● **Given data**
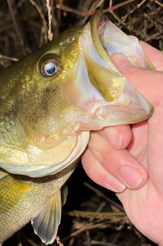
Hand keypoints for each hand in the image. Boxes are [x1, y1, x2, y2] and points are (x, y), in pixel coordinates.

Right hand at [81, 42, 162, 245]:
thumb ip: (149, 81)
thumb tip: (119, 60)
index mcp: (162, 97)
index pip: (138, 61)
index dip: (117, 60)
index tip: (98, 65)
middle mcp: (144, 116)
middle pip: (103, 101)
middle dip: (108, 126)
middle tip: (125, 139)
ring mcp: (127, 142)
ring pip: (94, 134)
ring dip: (111, 158)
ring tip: (135, 175)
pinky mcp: (113, 166)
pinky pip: (90, 160)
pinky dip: (105, 173)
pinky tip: (125, 185)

● **Task prompt**
Return exactly the lines of the data, and only those, from the line with "middle mcp: (144, 116)" through the last line, inclusive.

● **Written solution**
middle mcp: (144, 116)
middle pip: (103, 101)
middle dip: (108, 126)
middle tip: (125, 139)
ring mcp: (127, 142)
ring pip: (94, 134)
ring dip: (111, 158)
ring tip: (135, 175)
pinky mcp: (113, 166)
pinky pip: (90, 160)
pinky dip: (105, 173)
pinky tip: (125, 185)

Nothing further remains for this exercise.